→ WHAT THIS TASK INVOLVES: Rewrite the lines from the one containing "Comparing the boxes" through the end of the items as a numbered list, leaving out blank lines.

* * * * * * * * *

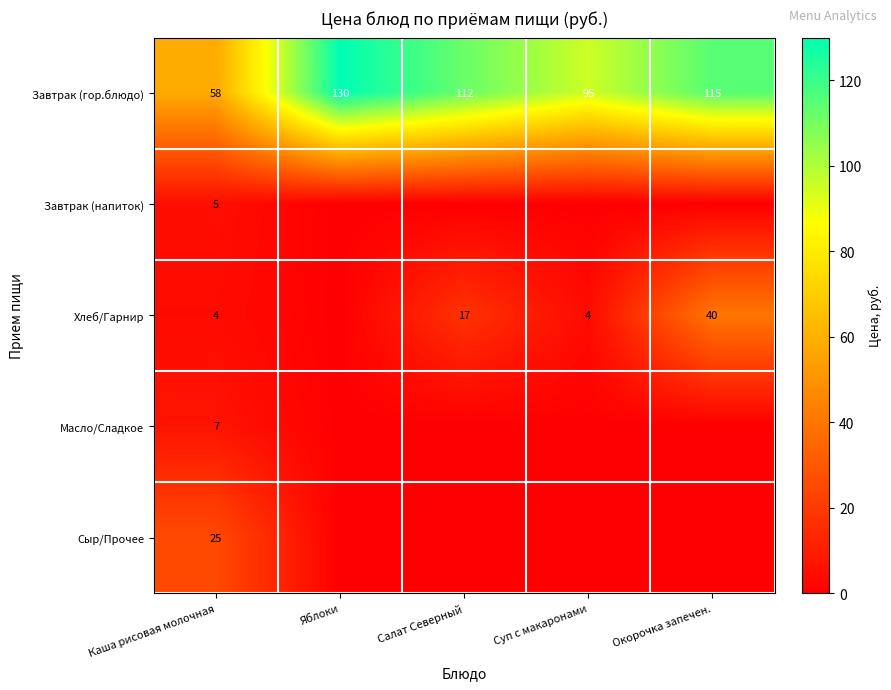

What is the difference between the highest and lowest values at Салат Северный?

112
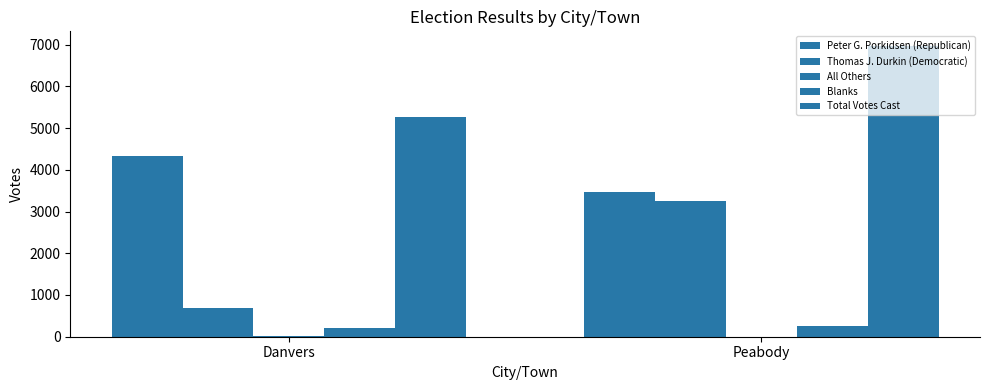

What is the greatest value displayed?

6970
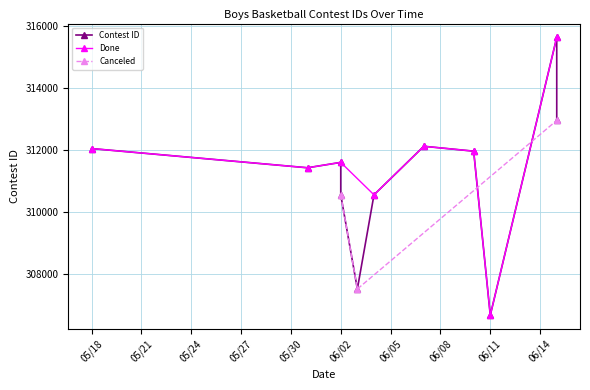

How many data points are less than 311605?

5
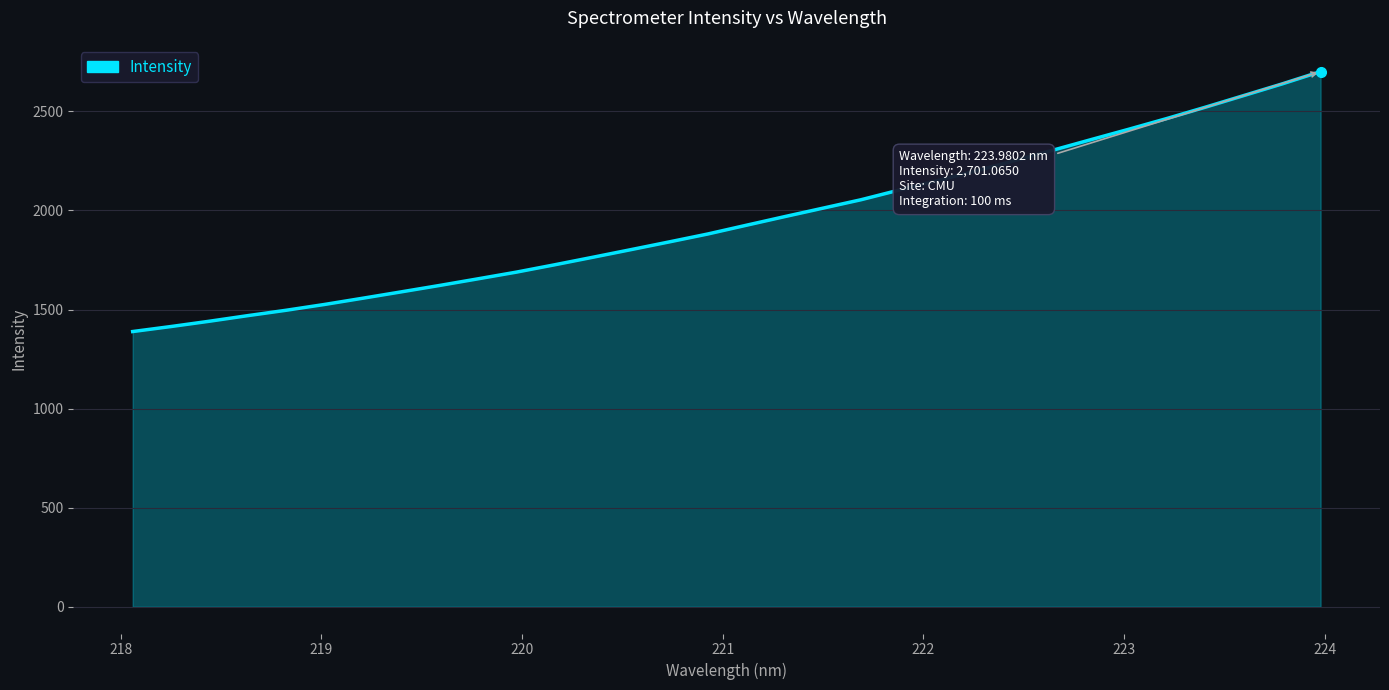

What is the maximum value shown in the chart?

2701.1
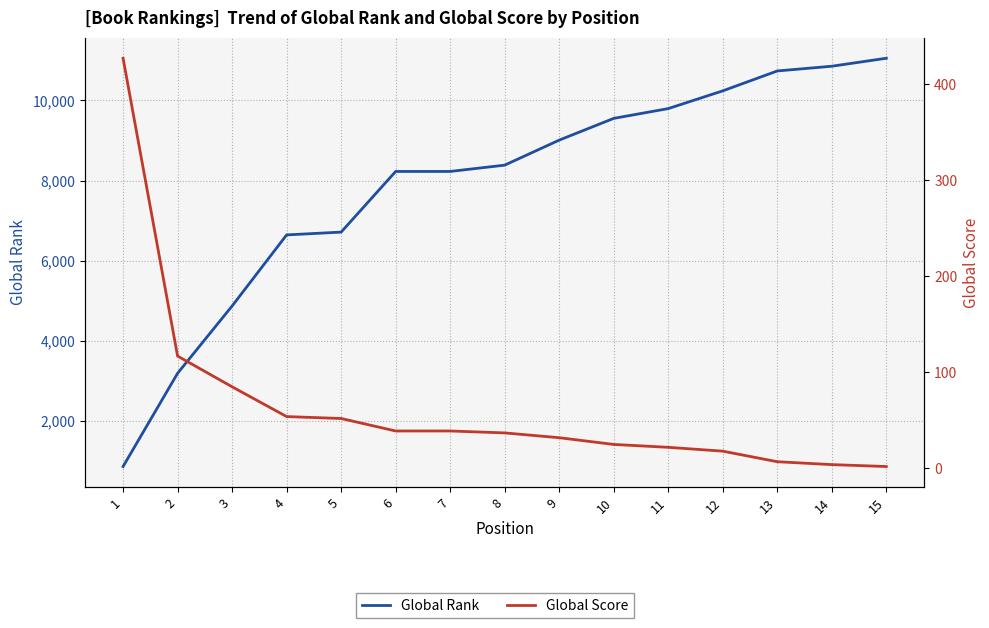

True or false: Global Rank and Global Score intersect in this chart.

False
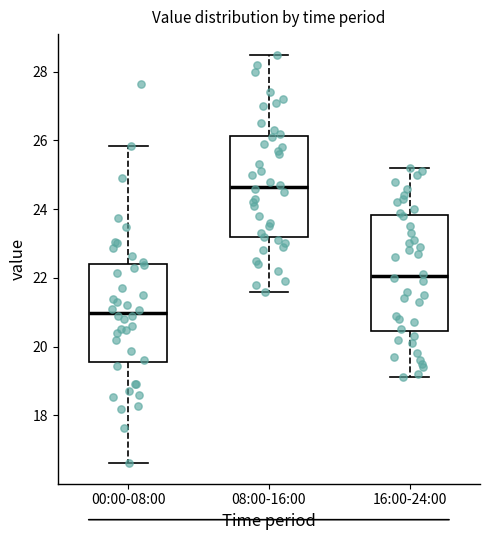

Comparing the boxes themselves (not the whiskers), which one is the tallest?

16:00-24:00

* * * * * * * * *

→ WRITTEN SOLUTION:
1. Comparing the boxes themselves (not the whiskers), which one is the tallest?
2. 16:00-24:00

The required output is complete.